> STATED PROBLEM 1: In the cigar thread, swap "innards" for "insides" and give the passage again, starting at "## V-ret (Jun" and ending at "the innards ;-)".
> STATED PROBLEM 2: Please lay out the design file rows as a Markdown table with the columns Number and Record line, starting at the first row and ending at the line that contains "var sketch = newSketch(context, id", skipping blank lines and leaving out the pictures.

[Begin SUPPLIED TEXT]

# Scored my first box today!



## dmeguy (Jun 6, 2012)

WOOHOO picked up a box of Little Monsters today at my local B&M. Also got to enjoy my first Fuente Short Story. It was a great day!


----------



## birdiemc (Feb 4, 2012)

Sounds like an awesome day to me....


----------



## Kevin Keith (Jan 24, 2010)

congrats joe! enjoy!


----------



## Packerjh (Nov 29, 2009)

Too cool!


----------



## V-ret (Jun 25, 2012)

Great minds think alike. I picked up a box today as well.


----------



## Jaspers14 (Jun 29, 2012)

Congrats! Now lets see the innards ;-)


----------



## LXA1100 (Dec 26, 2011)

Picked up one of these a couple weeks ago. My vacation has prevented me from breaking it open, but definitely a great choice!


----------



## border bandit (Feb 26, 2012)

Congrats! I just a box of these a few weeks ago. Unfortunatly, there was no card in it, but oh we'll - at least the cigars came in.


----------



## Loki21 (Jul 19, 2012)

Your story sounds like mine. Bought these then bought t52 box. Now I'm in trouble with the wife shrug. How did that happen..... Guess I better get back to work make the money back before the price of oil falls out and we have a slow down.....


----------



## max gas (Apr 11, 2011)

border bandit said:


> Congrats! I just a box of these a few weeks ago. Unfortunatly, there was no card in it, but oh we'll - at least the cigars came in.


I think cards only came in the first couple thousand released. (I'm sure someone will correct me if I'm wrong).

Looks like you had a good day, enjoy!


----------



## 36Bones (Aug 18, 2011)

Score!!


----------



## zephead61 (Apr 18, 2012)

Great find! Let 'em rest a while though....


----------



## IBEW (Jan 17, 2009)

Congratulations on the first box score, great choice too!


----------



## z0diac (May 18, 2010)

I can vividly remember buying my first box. I was in Havana at an LCDH and was absolutely DROOLING at all the boxes of the absolute best cigars all stacked up in their walk-in humidor. I got a box of Monte Petit Edmundo and Partagas D4s and couldn't WAIT to get back to the resort to our room so I could just open them and continue drooling. What a great day.


----------



## socalocmatt (Dec 22, 2010)

Congrats on your first box and what a great choice! The excitement of getting your first box is something you won't forget. :thumb:


----------



## Charles D (Jul 31, 2012)

Congratulations! Ive been curious about those myself!


----------



## gogirlanime (Jul 5, 2012)

Nice! Congratulations I can't wait to have the income to buy my first box :hungry:


----------



## Btubes18 (Aug 21, 2011)

Congratulations! I was able to pick up a box yesterday, opened them up, but will need to wait awhile for them to rest up.


----------



## ev3 (Aug 2, 2012)

Crazy story! I was in a certain 24-hr cigar shop up in Santa Clarita, CA for the first time last month trying to figure out what to buy, when the owner comes into the humidor to offer his assistance. He pointed to a box of Lil Monsters, gave me the run down (limited run, early release, etc), and that he expected them to be gone that weekend (I know, huh-typical sales pitch of "buy now so you don't miss out!"). Being in sales myself and committing to never ever being closed buy another salesman, I explained that the allowance I give myself to make big purchases wouldn't be until the following Friday, and if he would set aside a box until then. To my surprise, he said, "TAKE ONE and come back next week to pay for it." I stood there for nearly 10 seconds, not knowing what to say (I never came across this "close" in sales training), and staring him in the eye to see if he was serious. He said if I was a man of my word I'd be back to pay for them. If not, oh well. He just thought they were an exceptional smoke and wanted me to enjoy them since I seemed to know a thing our two about stogies (not some Newbie in the ocean, haha). Naturally, I took them home and went back the following week to pay for them. I took my wife with me to see this incredibly stocked humidor and to possibly meet the owner. You'd think this guy would new standing at the door checking his watch to see if I came back when I said I would, but he was out camping with his family. Not only did I pay for the box (mine had the Lil Mummy card), but I bought a few other hard-to-find sticks that my regular B&M doesn't stock. If anyone is looking for a box and knows this shop, he had some extras when I was there in July.


----------

[End SUPPLIED TEXT]
[Begin MATERIAL SUPPLIED]

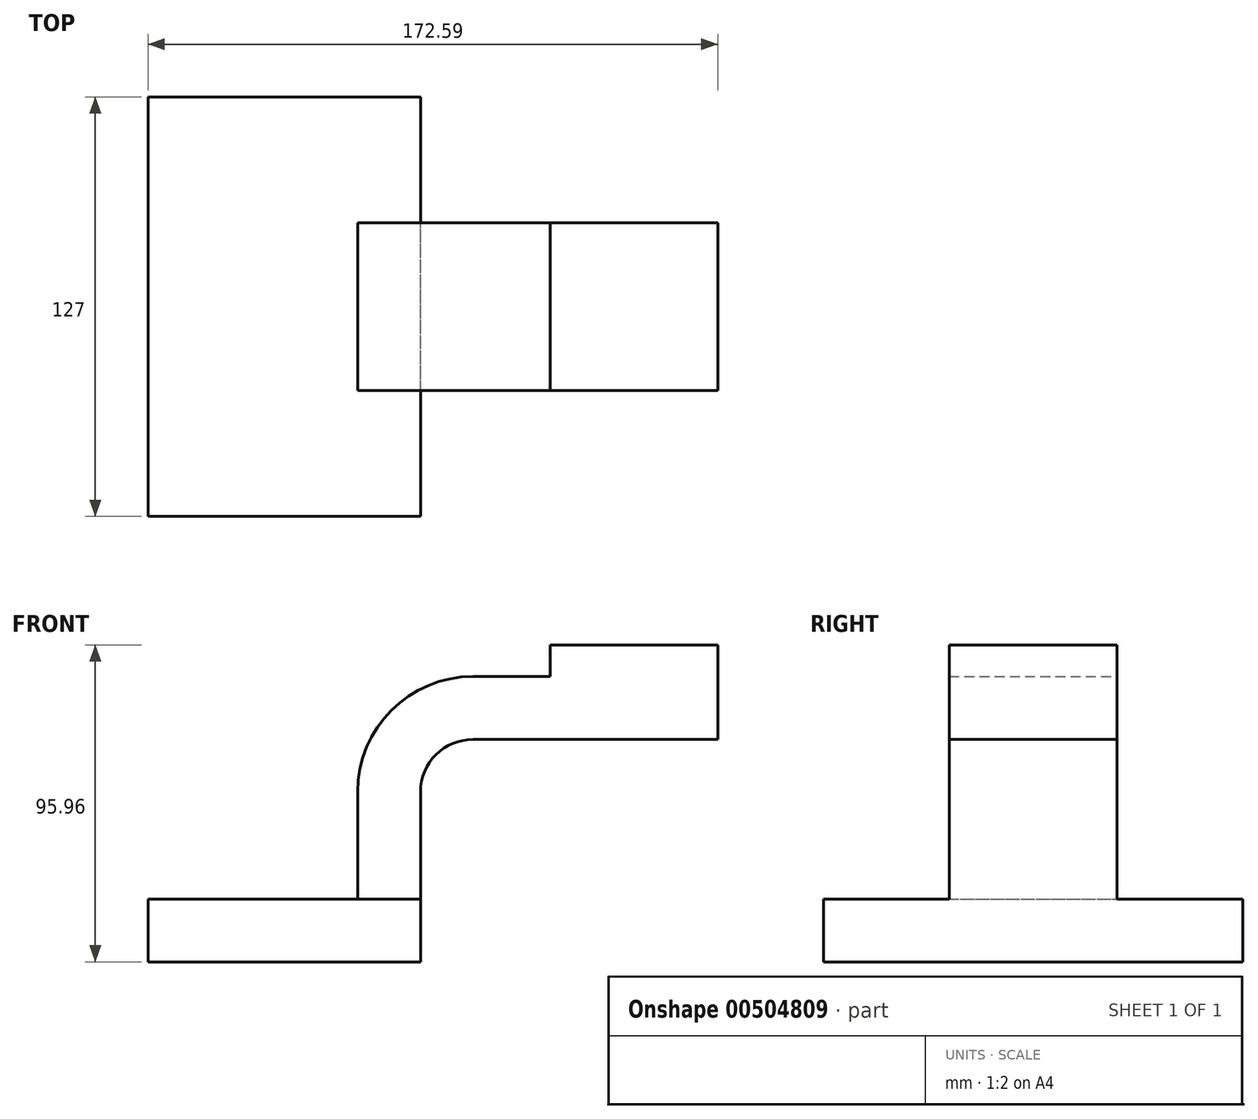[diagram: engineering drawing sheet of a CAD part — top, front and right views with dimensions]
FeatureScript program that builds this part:
annotation { "Feature Type Name" : "Feature", "Feature Type Description" : "" }
export const myFeature = defineFeature(function(context is Context, id is Id, definition is map)
    precondition{}
    {
        {
            var Q0;
            Q0=qCreatedBy(makeId("Front.planeOp"),FACE);
            var sketch = newSketch(context, id + "F0", { "sketchPlane" : qUnion([Q0])});
            skLineSegment(sketch, "E0.bottom", {"start": v(41.27, 9.53) * mm, "end": v(-41.28, 9.53) * mm});
            skLineSegment(sketch, "E0.top", {"start": v(41.28, -9.52) * mm, "end": v(-41.27, -9.53) * mm});
            skLineSegment(sketch, "E0.left", {"start": v(41.28, 9.53) * mm, "end": v(41.28, -9.52) * mm});
            skLineSegment(sketch, "E0.right", {"start": v(-41.28, 9.53) * mm, "end": v(-41.27, -9.53) * mm});
            skPoint(sketch, "E0.middle", {"position": v(0, 0) * mm});
            skLineSegment(sketch, "E1.bottom", {"start": v(80.5, 57.85) * mm, "end": v(131.3, 57.85) * mm});
            skLineSegment(sketch, "E1.top", {"start": v(80.5, 86.43) * mm, "end": v(131.3, 86.43) * mm});
            skLineSegment(sketch, "E1.left", {"start": v(80.5, 57.85) * mm, "end": v(80.5, 86.43) * mm});
            skLineSegment(sketch, "E1.right", {"start": v(131.3, 57.85) * mm, "end": v(131.3, 86.43) * mm});
            skPoint(sketch, "E1.middle", {"position": v(105.9, 72.14) * mm});
            skLineSegment(sketch, "E2.top", {"start": v(41.28, 17.21) * mm, "end": v(41.28, 17.21) * mm});
            skPoint(sketch, "E2.middle", {"position": v(41.27, 9.53) * mm});
            skLineSegment(sketch, "E3", {"start": v(41.27, 9.53) * mm, "end": v(41.27, 41.98) * mm});
            skArc(sketch, "E4", {"start": v(41.27, 41.98) * mm, "mid": v(45.92, 53.2) * mm, "end": v(57.15, 57.85) * mm});
            skLineSegment(sketch, "E5", {"start": v(57.15, 57.85) * mm, "end": v(80.5, 57.85) * mm});
            skLineSegment(sketch, "E6.0", {"start": v(57.15, 76.9) * mm, "end": v(80.55, 76.9) * mm});
            skArc(sketch, "E6.1", {"start": v(22.22, 41.98) * mm, "mid": v(32.45, 66.68) * mm, "end": v(57.15, 76.9) * mm});
            skLineSegment(sketch, "E6.2", {"start": v(22.23, 9.53) * mm, "end": v(22.23, 41.98) * mm});
            skFitSpline(sketch, "E7", {"points": [v(-41.28, 9.53) * mm, v(57.15, 76.9) * mm], "startDerivative": vector(-2.7, 102.4) * mm, "endDerivative": vector(113.4, -12.5) * mm});
            skSolve(sketch);
        }
        {
            var Q0;
            Q0=makeQuery(id+"F0.imprint","IMPRINT",FACE,{"disambiguationData":[TD([[makeQuery(id+"F0.imprint","IMPRINT",EDGE,{"derivedFrom":sQuery(id+"F0.wireOp",EDGE,"E0.top")}),-1.0]])]});
            extrude(context, id + "F1", {"entities" : qUnion([Q0]), "endBound" : BoundingType.SYMMETRIC, "depth" : 127 * mm});
        }
        {
            var Q0;
            {var subQ0=sQuery(id+"F0.wireOp",EDGE,"E3");Q0=makeQuery(id+"F0.imprint","IMPRINT",FACE,{"disambiguationData":[TD([[makeQuery(id+"F0.imprint","IMPRINT",EDGE,{"derivedFrom":subQ0}),1.0]])]});}
            extrude(context, id + "F2", {"entities" : qUnion([Q0]), "operationType" : NewBodyOperationType.ADD, "endBound" : BoundingType.SYMMETRIC, "depth" : 50.8 * mm});
        }
        {
            var Q0;
            {var subQ3=sQuery(id+"F0.wireOp",EDGE,"E1.bottom");Q0=makeQuery(id+"F0.imprint","IMPRINT",FACE,{"disambiguationData":[TD([[makeQuery(id+"F0.imprint","IMPRINT",EDGE,{"derivedFrom":subQ3}),1.0]])]});}
            extrude(context, id + "F3", {"entities" : qUnion([Q0]), "operationType" : NewBodyOperationType.ADD, "endBound" : BoundingType.SYMMETRIC, "depth" : 50.8 * mm});
        }
        {
            var Q0;
            Q0=makeQuery(id+"F0.imprint","IMPRINT",FACE,{"disambiguationData":[TD([[makeQuery(id+"F0.imprint","IMPRINT",EDGE,{"derivedFrom":sQuery(id+"F0.wireOp",EDGE,"E6.1")}),1.0]])]});
            extrude(context, id + "F4", {"entities" : qUnion([Q0]), "operationType" : NewBodyOperationType.ADD, "endBound" : BoundingType.SYMMETRIC, "depth" : 15.88 * mm});
        }
    });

[End MATERIAL SUPPLIED]

> OUTPUT 1:
## V-ret (Jun 25, 2012)

Great minds think alike. I picked up a box today as well.


----------



## Jaspers14 (Jun 29, 2012)

Congrats! Now lets see the insides ;-)

> OUTPUT 2:
| Number | Record line |
|---|---|
| 1 | [diagram: engineering drawing sheet of a CAD part — top, front and right views with dimensions] |
| 2 | FeatureScript program that builds this part: |
| 3 | annotation { "Feature Type Name" : "Feature", "Feature Type Description" : "" } |
| 4 | export const myFeature = defineFeature(function(context is Context, id is Id, definition is map) |
| 5 |     precondition{} |
| 6 |     { |
| 7 |         { |
| 8 |             var Q0; |
| 9 |             Q0=qCreatedBy(makeId("Front.planeOp"),FACE); |
| 10 |             var sketch = newSketch(context, id + "F0", { "sketchPlane" : qUnion([Q0])}); |